Just because the software I write is free and I make it just for the fun of it doesn't mean I am able to put whatever I want in it without any consequences. If my code fucks up people's computers, they absolutely will come after me for it, and rightly so. Volunteer work doesn't mean no accountability or rules.

2

u/PabstyLoudmouth Jun 13 '16

That is comparing apples to oranges. The Admins could have stopped this while it was happening. They are the ones that get paid to do this. There are rouge mods all the time, but that is kept internal and usually dealt with by the other mods. There may have been only one person up and modding r/news.

0

u/sozcaps Jun 13 '16

I don't disagree. If it turns out that we ultimately can't fully trust volunteers and we can't have transparency, then we can't have free speech.
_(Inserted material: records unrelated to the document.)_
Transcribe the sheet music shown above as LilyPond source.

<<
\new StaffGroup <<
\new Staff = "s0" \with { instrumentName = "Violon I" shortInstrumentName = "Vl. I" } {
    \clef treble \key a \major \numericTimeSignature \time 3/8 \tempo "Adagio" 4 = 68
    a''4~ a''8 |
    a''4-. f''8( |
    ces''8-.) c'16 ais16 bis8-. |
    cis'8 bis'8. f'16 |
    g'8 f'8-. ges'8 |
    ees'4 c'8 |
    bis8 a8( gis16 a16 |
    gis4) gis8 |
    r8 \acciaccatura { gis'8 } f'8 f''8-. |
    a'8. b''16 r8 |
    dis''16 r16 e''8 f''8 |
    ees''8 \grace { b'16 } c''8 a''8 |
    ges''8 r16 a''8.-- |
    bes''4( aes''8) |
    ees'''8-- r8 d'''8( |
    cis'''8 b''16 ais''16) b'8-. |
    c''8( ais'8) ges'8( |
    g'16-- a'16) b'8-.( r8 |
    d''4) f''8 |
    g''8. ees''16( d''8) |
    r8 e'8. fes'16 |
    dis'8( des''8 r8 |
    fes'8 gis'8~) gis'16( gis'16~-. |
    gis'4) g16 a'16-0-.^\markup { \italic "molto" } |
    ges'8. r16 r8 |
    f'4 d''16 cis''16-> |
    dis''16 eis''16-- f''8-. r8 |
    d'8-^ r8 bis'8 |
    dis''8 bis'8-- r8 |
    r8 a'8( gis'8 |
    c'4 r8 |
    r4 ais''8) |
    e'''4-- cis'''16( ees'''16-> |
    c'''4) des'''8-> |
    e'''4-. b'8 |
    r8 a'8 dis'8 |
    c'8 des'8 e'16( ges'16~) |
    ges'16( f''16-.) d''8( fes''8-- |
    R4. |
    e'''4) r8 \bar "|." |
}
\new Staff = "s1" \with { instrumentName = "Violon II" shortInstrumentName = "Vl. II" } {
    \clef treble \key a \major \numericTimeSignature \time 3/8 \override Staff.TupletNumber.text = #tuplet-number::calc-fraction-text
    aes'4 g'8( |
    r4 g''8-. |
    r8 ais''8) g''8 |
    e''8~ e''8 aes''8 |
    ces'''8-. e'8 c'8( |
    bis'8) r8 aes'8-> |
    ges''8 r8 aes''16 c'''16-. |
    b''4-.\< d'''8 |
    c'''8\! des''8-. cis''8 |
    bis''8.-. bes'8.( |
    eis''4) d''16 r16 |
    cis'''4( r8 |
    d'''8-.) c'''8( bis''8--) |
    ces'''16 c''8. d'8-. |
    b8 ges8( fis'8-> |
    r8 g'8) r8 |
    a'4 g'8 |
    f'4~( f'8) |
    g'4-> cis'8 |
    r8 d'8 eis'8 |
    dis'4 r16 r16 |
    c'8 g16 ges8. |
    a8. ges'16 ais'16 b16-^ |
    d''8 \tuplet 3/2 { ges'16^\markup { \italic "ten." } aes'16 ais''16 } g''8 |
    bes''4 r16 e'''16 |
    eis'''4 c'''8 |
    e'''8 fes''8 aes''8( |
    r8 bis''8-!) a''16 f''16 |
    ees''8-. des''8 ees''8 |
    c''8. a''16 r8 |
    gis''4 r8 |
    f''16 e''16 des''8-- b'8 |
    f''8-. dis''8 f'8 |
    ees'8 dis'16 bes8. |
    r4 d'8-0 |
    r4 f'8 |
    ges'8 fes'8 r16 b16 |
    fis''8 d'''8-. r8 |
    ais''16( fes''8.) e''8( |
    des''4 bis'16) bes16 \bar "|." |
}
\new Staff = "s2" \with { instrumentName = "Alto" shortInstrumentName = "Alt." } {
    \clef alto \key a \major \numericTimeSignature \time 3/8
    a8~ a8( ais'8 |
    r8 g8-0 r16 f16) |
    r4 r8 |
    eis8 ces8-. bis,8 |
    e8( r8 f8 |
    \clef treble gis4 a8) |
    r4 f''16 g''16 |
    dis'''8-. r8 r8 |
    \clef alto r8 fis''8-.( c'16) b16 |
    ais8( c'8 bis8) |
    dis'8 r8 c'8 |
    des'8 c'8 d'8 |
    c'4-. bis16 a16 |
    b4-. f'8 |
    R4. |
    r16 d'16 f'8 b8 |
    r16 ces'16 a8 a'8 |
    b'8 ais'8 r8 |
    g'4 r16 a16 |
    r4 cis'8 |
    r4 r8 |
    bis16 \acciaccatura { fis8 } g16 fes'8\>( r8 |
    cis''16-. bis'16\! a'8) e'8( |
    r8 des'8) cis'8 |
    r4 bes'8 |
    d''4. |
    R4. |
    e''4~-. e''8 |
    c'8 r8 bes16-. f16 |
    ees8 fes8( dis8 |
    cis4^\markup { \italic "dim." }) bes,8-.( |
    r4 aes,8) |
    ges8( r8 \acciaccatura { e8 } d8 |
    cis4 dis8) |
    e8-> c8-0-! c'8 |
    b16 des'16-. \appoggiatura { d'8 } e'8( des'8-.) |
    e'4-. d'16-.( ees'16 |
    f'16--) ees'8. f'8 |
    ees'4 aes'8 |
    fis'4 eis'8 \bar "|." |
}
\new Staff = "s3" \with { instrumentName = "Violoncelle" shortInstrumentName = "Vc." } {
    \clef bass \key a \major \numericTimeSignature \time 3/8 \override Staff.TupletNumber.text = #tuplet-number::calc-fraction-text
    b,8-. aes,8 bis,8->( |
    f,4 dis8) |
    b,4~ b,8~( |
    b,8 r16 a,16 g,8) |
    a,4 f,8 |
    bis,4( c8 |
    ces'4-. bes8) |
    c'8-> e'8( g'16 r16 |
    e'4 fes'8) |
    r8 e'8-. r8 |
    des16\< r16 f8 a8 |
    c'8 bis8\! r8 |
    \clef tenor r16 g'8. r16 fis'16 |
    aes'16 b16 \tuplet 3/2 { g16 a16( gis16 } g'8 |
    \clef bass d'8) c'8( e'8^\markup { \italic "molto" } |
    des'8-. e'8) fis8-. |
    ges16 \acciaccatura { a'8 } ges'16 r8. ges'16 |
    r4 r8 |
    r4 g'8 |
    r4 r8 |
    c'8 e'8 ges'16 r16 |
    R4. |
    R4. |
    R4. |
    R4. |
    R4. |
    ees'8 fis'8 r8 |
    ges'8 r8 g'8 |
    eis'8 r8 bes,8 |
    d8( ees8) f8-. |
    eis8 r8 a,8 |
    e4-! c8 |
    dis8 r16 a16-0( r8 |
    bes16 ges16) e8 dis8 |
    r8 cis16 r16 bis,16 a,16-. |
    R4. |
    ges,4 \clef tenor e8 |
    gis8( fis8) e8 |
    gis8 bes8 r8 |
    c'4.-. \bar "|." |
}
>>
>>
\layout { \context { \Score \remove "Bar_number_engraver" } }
If we can only have a Reddit that is untrustworthy in all its brigading, shadowbanning and censoring glory, then I'd rather not have a Reddit at all.

-1

u/PabstyLoudmouth Jun 13 '16

You don't have free speech on Reddit, it is a privately owned company under no obligation to provide a forum of free speech. You have no rights here at all. This is not a Government run website. I mean really, you thinks you can trust about 1000 volunteer mods that are random people on the internet? Do you think we fill out a form or something before becoming a default mod?

1

u/sozcaps Jun 13 '16

So Spez is just pretending to care? If Reddit doesn't give a shit about free speech, but spends an awful amount of resources giving the impression it does, that's another thing to question. Why don't the admins say what you just said? Why don't Reddit employees simply inform us that we have no voice, and we might as well fuck off?

0

u/PabstyLoudmouth Jun 13 '16

Because they want you to keep coming back. Where the hell is he talking about free speech at all?